One particular article I was reading before I slept last night (and before the tirade of #OpMegaupload twitter trend) was a story of a mother continuing with work and finding a balance that worked for her. “Becoming a parent made me better at my job” was inspiring not because of some huge feminist tendencies that claim all women should go to work rather than stay home with their kids. It was instead inspiring to see two parts of her life be influenced and bettered by the other.“My son has taught me so many things. One of the greatest — the one that has helped me be a better partner, professor, and mama — is to be able to ask for that little bit of help. And I’ve come to realize that people are more than willing and happy to give it.”
This hit home mainly because I’ve been thinking about an option I have for my life. A month has passed since I spoke to my husband about my feelings of loss having not had theology academia in my life since May 2011, alongside my need to let my artist side out with again some academic backing. I missed discussing interpretation, text, history, and possibilities; I missed discovering a project in the back of my mind and seeing it come to fruition within a painting, a sculpture, or a piece of craftwork. The problem was I couldn’t find a place, a course, or anything that looked at art and theology in the same way I yearned to. I wanted art to explore, clarify and discover aspects of faith and tradition in new ways. I wanted theology to be practical and look to doing something a little differently in order to pastorally help people.
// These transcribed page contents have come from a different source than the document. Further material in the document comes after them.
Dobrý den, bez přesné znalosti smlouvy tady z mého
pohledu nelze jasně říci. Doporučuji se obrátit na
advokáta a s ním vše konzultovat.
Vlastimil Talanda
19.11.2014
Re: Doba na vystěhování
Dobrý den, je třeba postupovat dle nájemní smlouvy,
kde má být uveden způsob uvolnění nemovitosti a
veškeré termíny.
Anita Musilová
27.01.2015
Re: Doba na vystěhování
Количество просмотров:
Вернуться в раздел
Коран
My prayer was answered when we visited friends, including the minister that married us, in Birmingham on the morning of New Years Eve. They had been involved with setting up New College, which aimed to facilitate the spiritual development for those that may not otherwise be able to study, with an academic standard but a practical focus on learning. Theory was not enough. While talking with them the idea came forth that would allow me to study for a Masters, while teaching art and creativity with a faith/theology basis, whilst also training in some capacity in art therapy. This has been the best offer I’ve had so far but I am still processing the option.
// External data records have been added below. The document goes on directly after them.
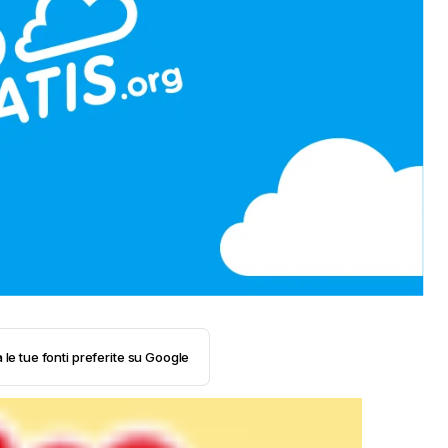
 le tue fonti preferite su Google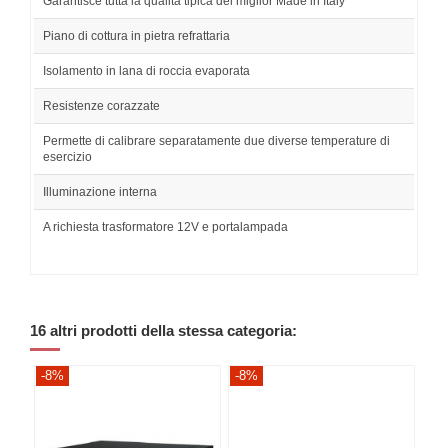
Garantisce tutta la qualità tipica del miglior Made in Italy
Piano di cottura in pietra refrattaria
Isolamento in lana di roccia evaporata
Resistenze corazzate
Permette di calibrare separatamente due diverse temperature di
esercizio
Illuminazione interna
A richiesta trasformatore 12V e portalampada
16 altri prodotti della stessa categoria:
-8%
-8%
-8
I would love to study theology again. I would love, more than I expected to, to teach people art and to see them learn and develop. I would also love to be closer to our friends, a comfortable distance between our families, and to be able to settle down a little more instead of moving every 9 months to a year. I would also like to have children, and it is this part that make me hesitate some. I wonder how I would cope with being a mother and a lecturer and a student. Would I be able to give enough time to my partner, my children and my work? And the question that the article brought up: would I be able to ask for help? I, like Rachel, often talk about how I can do it, “No thanks, I don’t need help, I totally got this”. I do think I am getting better at this concept and do think that it is something more people need to do to reach a level of community where we can interact, trust and care for each other. I just hope my pride does not get in the way.
So this recent dream of mine is still developing but is much stronger thanks to the inspiration of other women living the dream. It did make me think though: how many of people’s dreams are held back, and left unfulfilled, due to the inability to ask for help?